• Work to be completed: Return every line of the entries below that contains the word "first". Case counts, so match the capitalization precisely.

╭─ Entries shown

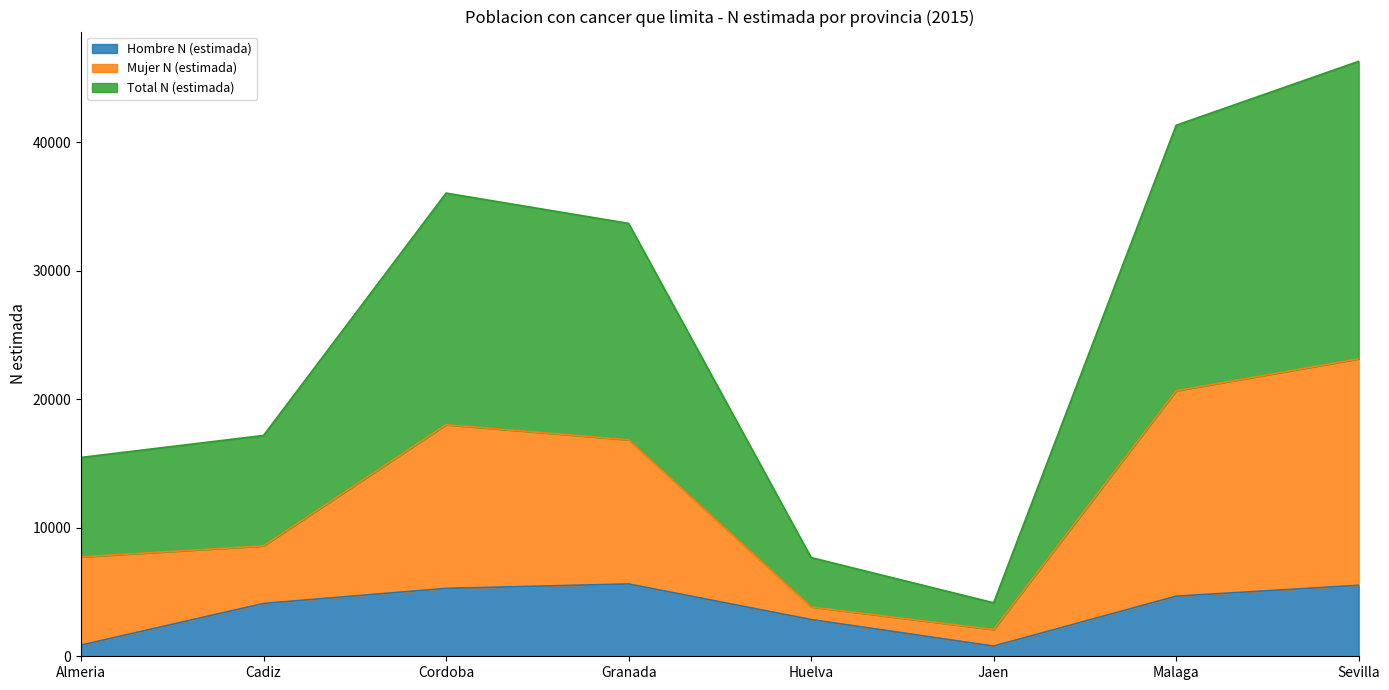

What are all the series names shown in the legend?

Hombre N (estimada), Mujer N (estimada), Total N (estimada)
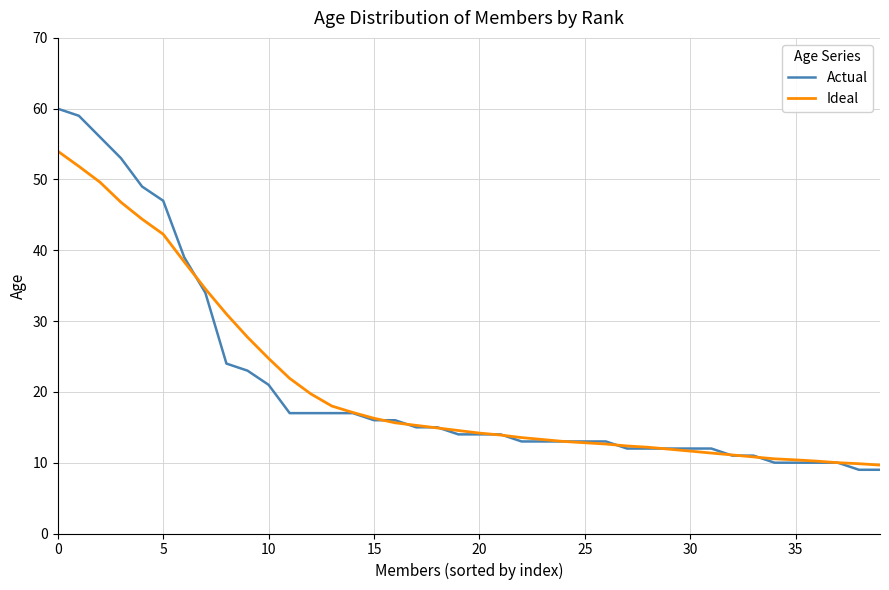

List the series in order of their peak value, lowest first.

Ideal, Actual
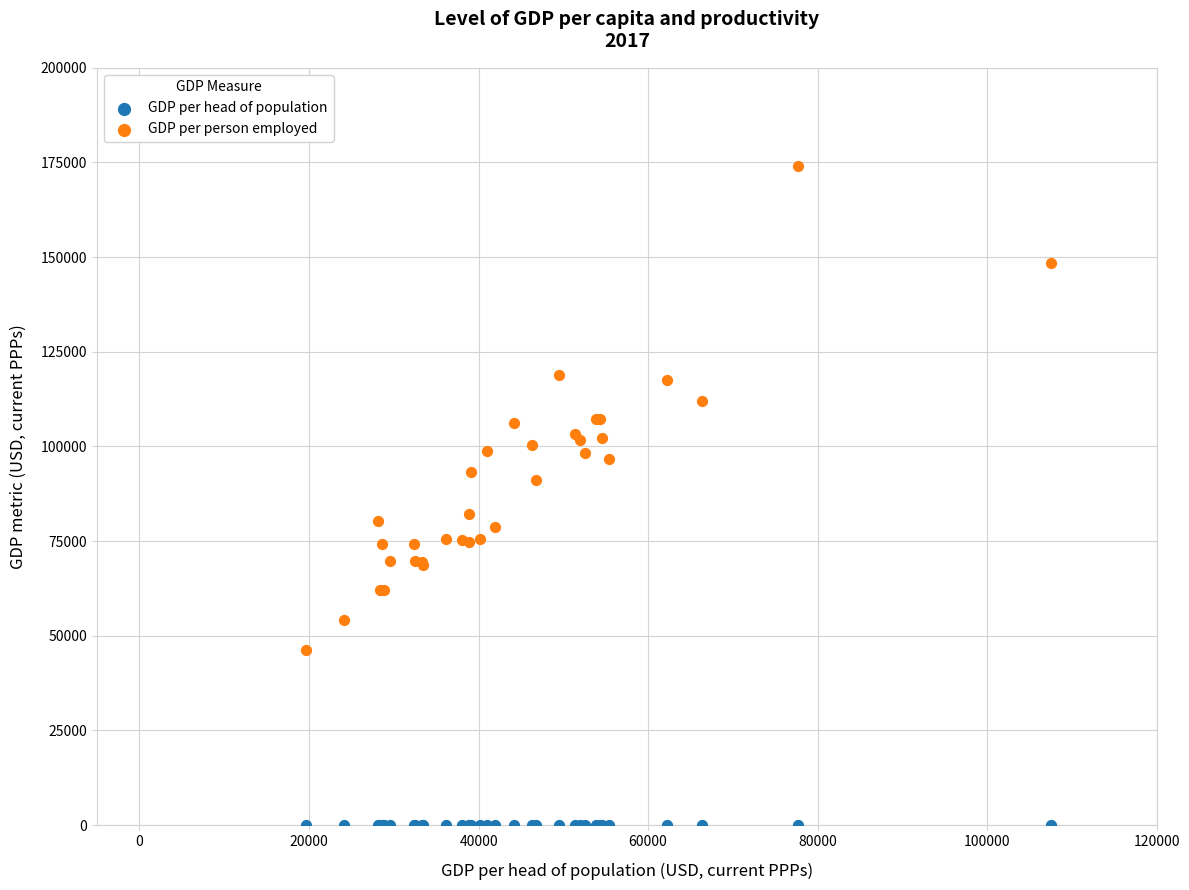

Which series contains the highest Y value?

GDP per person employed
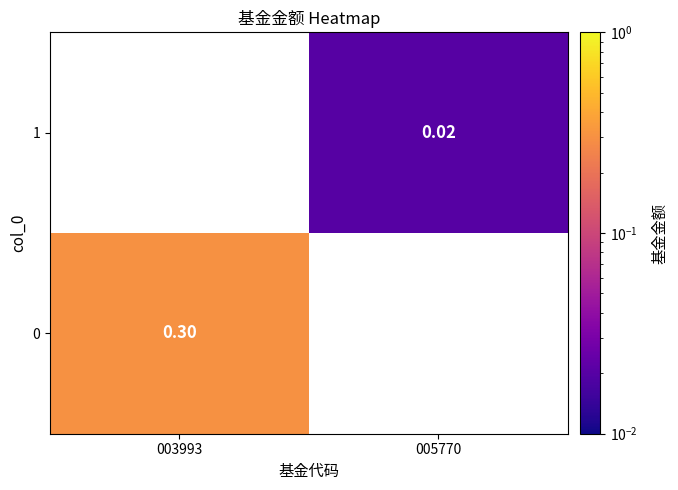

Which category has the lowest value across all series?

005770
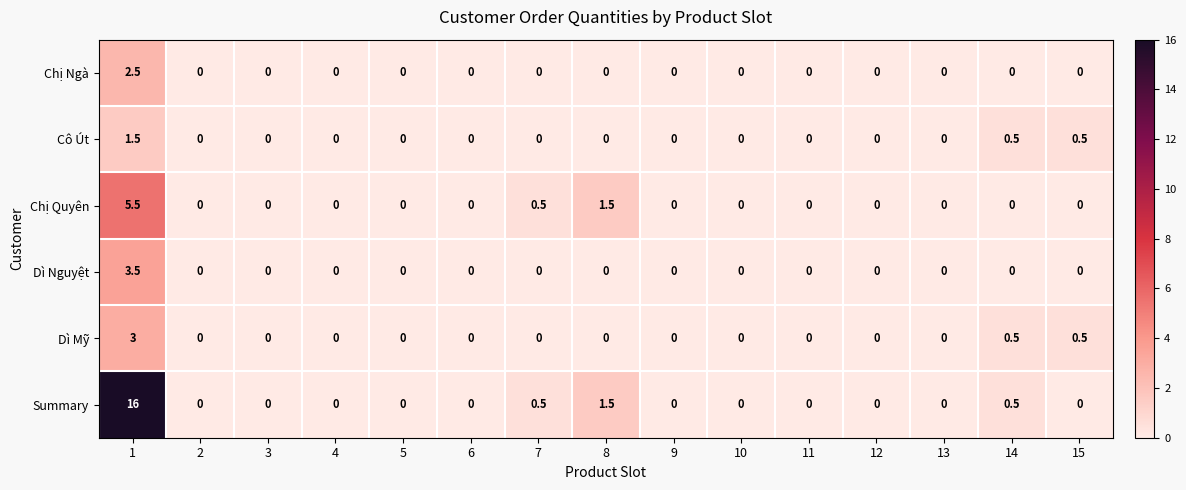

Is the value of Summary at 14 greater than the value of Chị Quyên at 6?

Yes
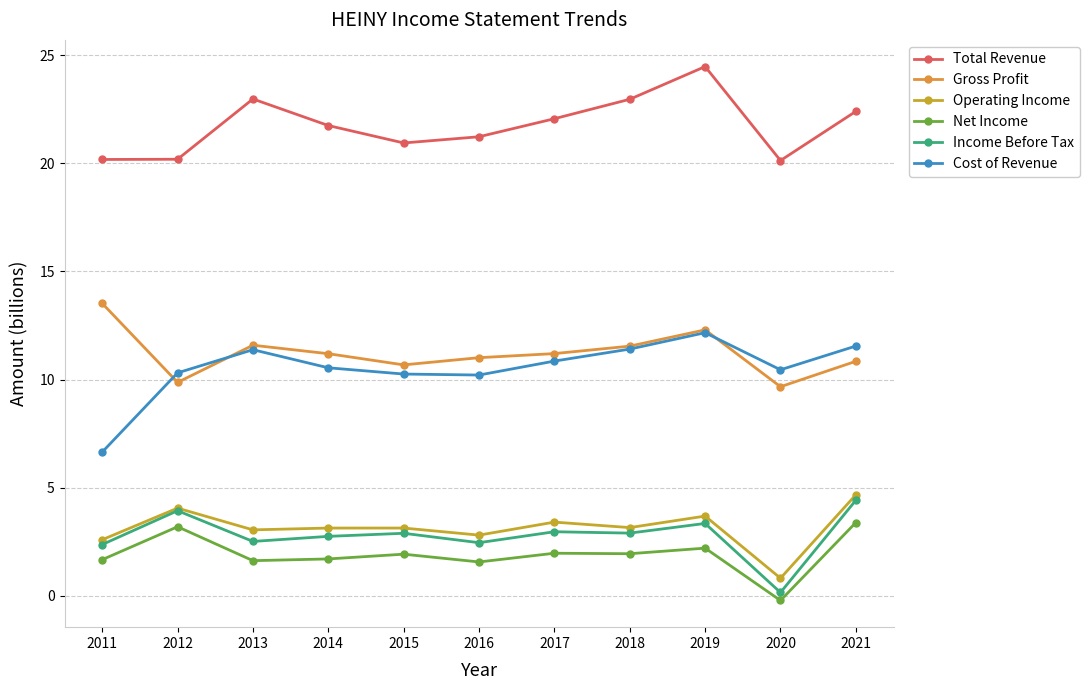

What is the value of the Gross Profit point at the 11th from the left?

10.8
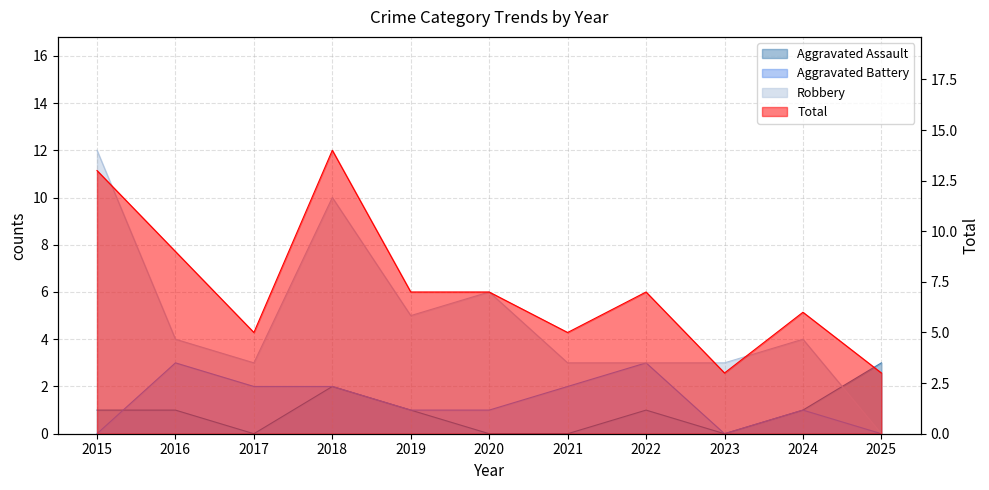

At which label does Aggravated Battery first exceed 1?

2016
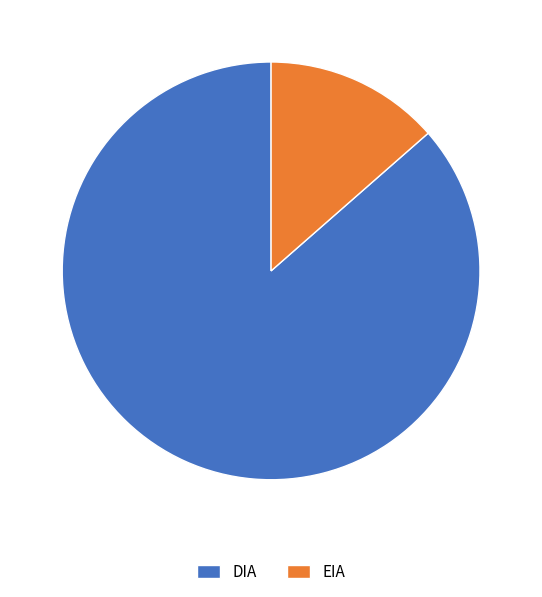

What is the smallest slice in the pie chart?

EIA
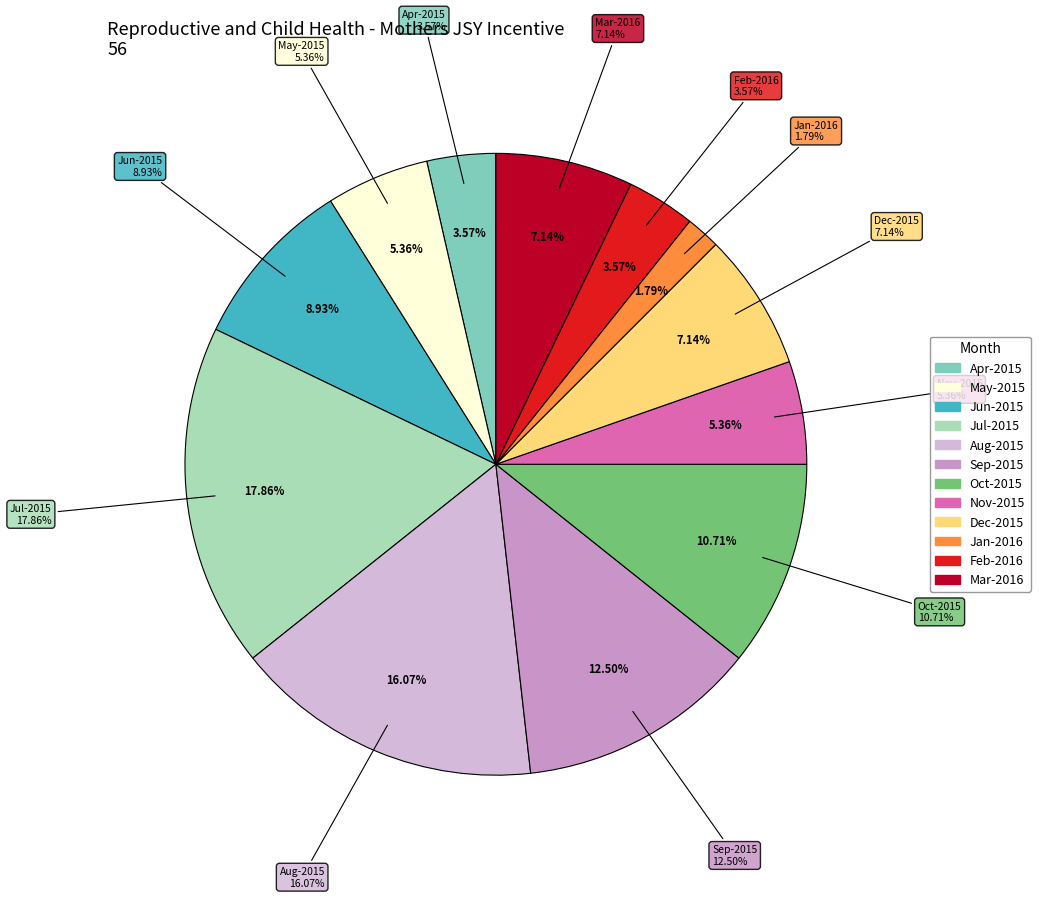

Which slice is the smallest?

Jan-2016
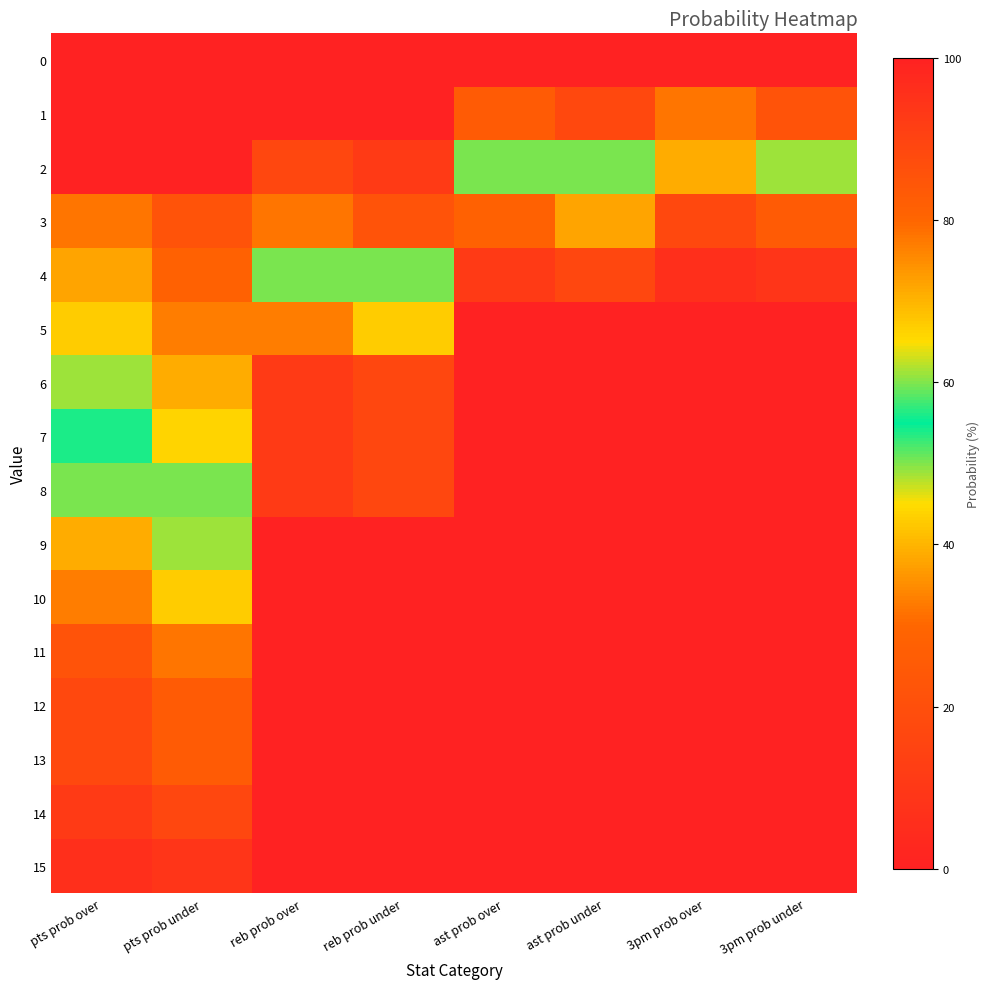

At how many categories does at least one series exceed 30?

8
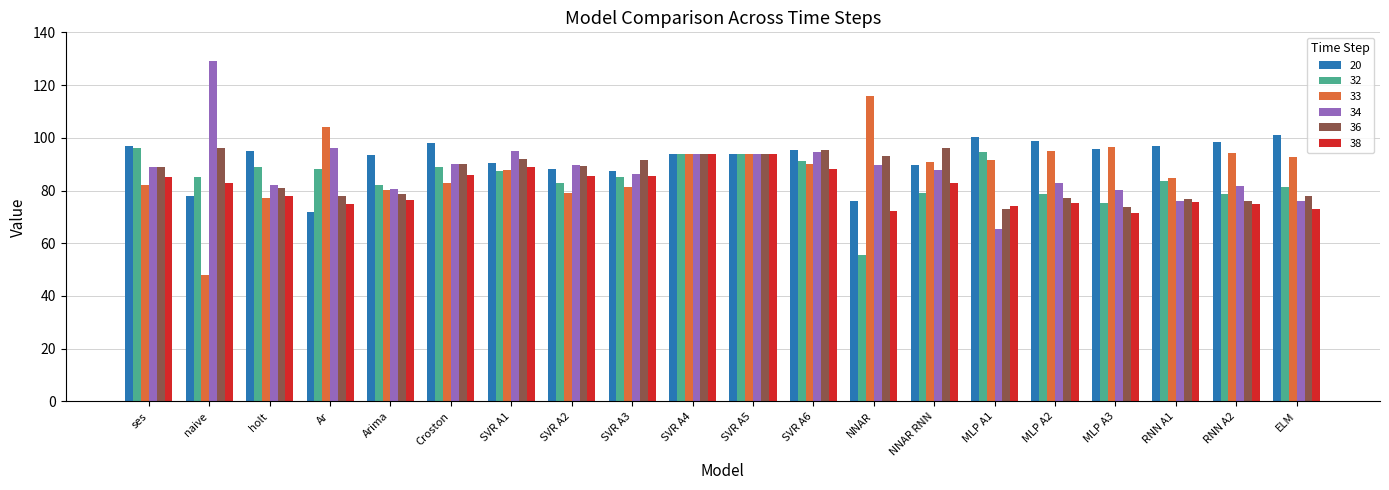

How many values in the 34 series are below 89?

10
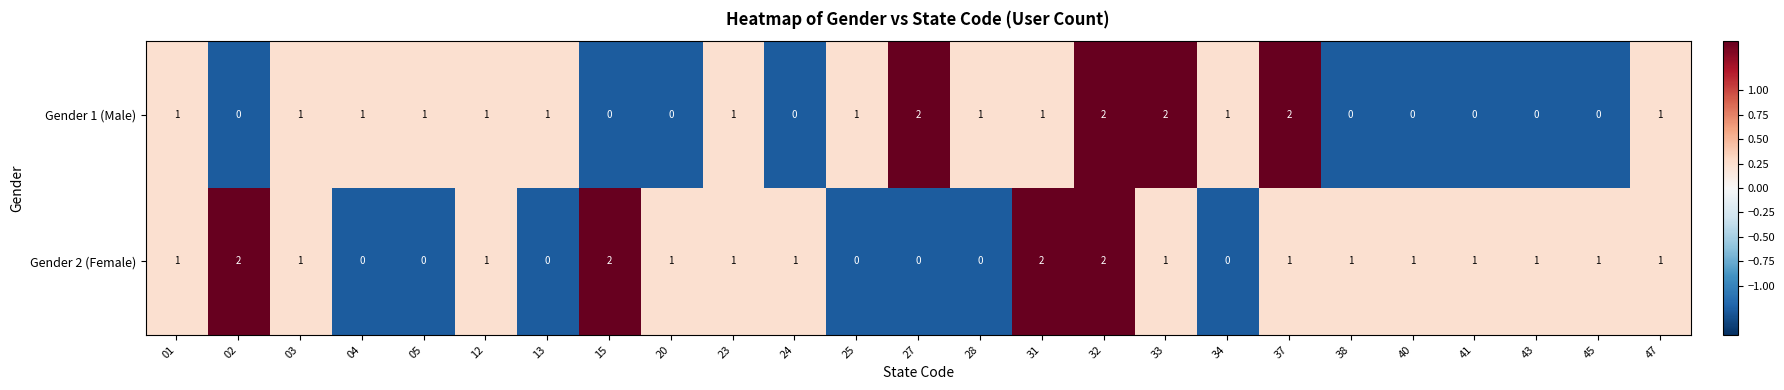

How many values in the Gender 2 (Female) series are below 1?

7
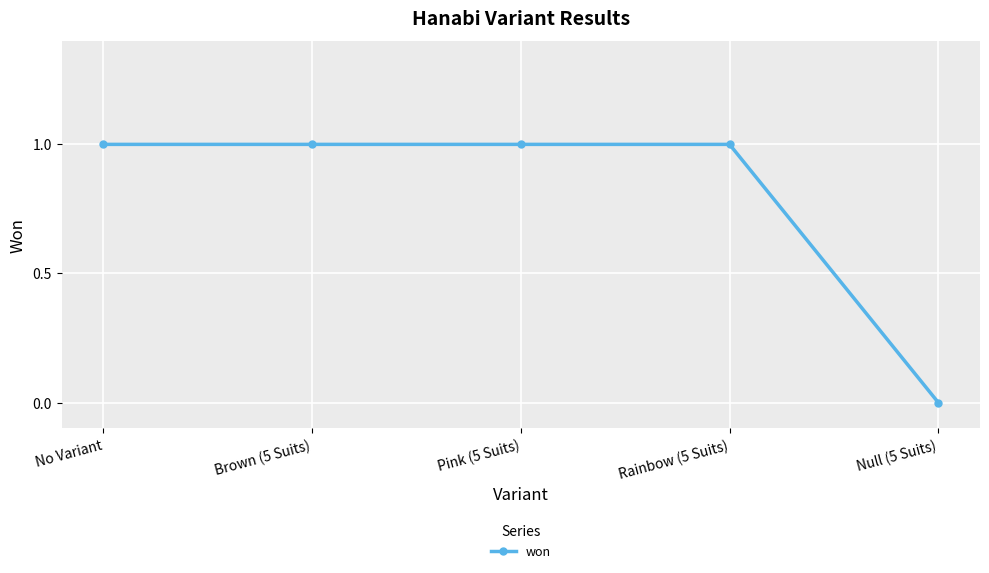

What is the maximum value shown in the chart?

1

╰─

• Answer box:
List the series in order of their peak value, lowest first.
At which label does Aggravated Battery first exceed 1?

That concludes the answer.